First, a little bit of business. Except for the rape, all of the graphic violence happens offscreen. So, anybody looking for dismememberment and other bits of gruesomeness should look elsewhere. Because what Kim Ki-duk is interested in to his credit is the lingering after effect of that violence on those that now have to care for the victims. Even before that, most of the people preyed on seemed be the most vulnerable from the lower classes. Gang-Do does not take any enjoyment out of this or anything else in his life, for that matter, as he has never had anybody care for him and now leads the most basic of existences. All of which sets up an intriguing and dark nurture versus nature debate that gets resolved in the movie's own twisted sort of way.
For those who might not know Pieta (pity in English) is the first Korean film to win the Golden Lion at the Venice International Film Festival. Not only that, but Pieta is also South Korea submission for the 85Th Academy Awards for Best Foreign Language Film category. It won plenty of other Awards to and will continue do so, but falls short of greatness.

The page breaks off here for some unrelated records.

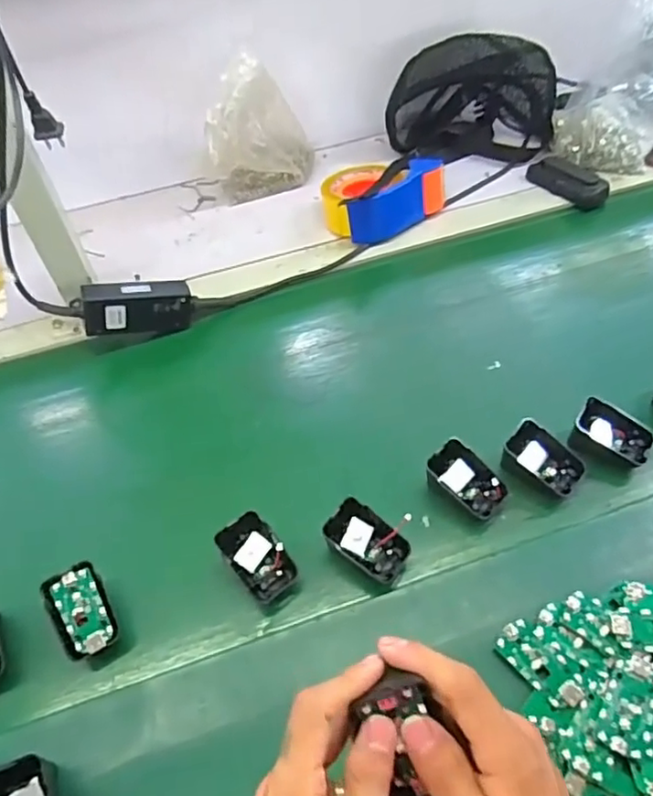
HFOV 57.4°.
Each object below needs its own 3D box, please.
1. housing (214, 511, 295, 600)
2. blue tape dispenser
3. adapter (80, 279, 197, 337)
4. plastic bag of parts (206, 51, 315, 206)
[{"bbox_3d":[-0.055,0.135,0.496,0.046,0.039,0.066,-39,59,-18],"label":"housing"},{"bbox_3d":[0.065,-0.268,0.783,0.143,0.065,0.119,-30,56,-13],"label":"blue tape dispenser"},{"bbox_3d":[-0.210,-0.099,0.671,0.117,0.055,0.029,-8,49,-22],"label":"adapter"},{"bbox_3d":[-0.089,-0.357,0.811,0.137,0.169,0.069,-13,54,-1],"label":"plastic bag of parts"}]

Pieta is about a loan shark who is forced to reconsider his violent lifestyle after the arrival of a mysterious woman claiming to be his long-lost mother. The film is a dark drama that will be unpleasant to watch. If you can't handle the sight of a grown man giving his mother flesh from his thigh to eat than this movie is not for you. It is consistently depressing, but the twisted mother-son relationship is compelling material. Though hard to watch times, the relationship carries many meaning and an interesting story of itself. The strained relationship is interesting to analyze and a good subject matter for a movie. Unfortunately the compelling material in the first halve of the film is ruined when the second halve becomes a film about revenge. The second halve is not as interesting because the mother and son do not interact as much. It becomes more depressing to view as we see the loan shark spiraling into depression. Though the impact of earlier events are missing. The ending of the film works in context, except loses meaning due to the second halve slowly declining in quality. Overall though, Pieta is an interesting and dark compelling drama that will in no doubt have you move.
The acting from leading actors Lee Jung-jin and Jo Min-su is what makes the film strong. Lee Jung-jin cold approach to his character is the proper opposite for Jo Min-su whose more sympathetic. It also works well in reverse when the two actors character change throughout the course of the film. The film does include other actors, though mostly limited and effective when on screen. The visuals of the film are visceral with primarily dark color in nearly every shot. The heavy uses of dark blue in the film properly get across the bitterness and harsh reality of the world your viewing.
Pieta is a compelling drama that falls short of greatness in the second halve short. It is Lee Jung-jin and Jo Min-su strong acting abilities that help the film even in the writing weakest of moments. Pieata is a harsh drama that one does not watch for entertainment, but if you give it a chance it will move you in a way few drama can.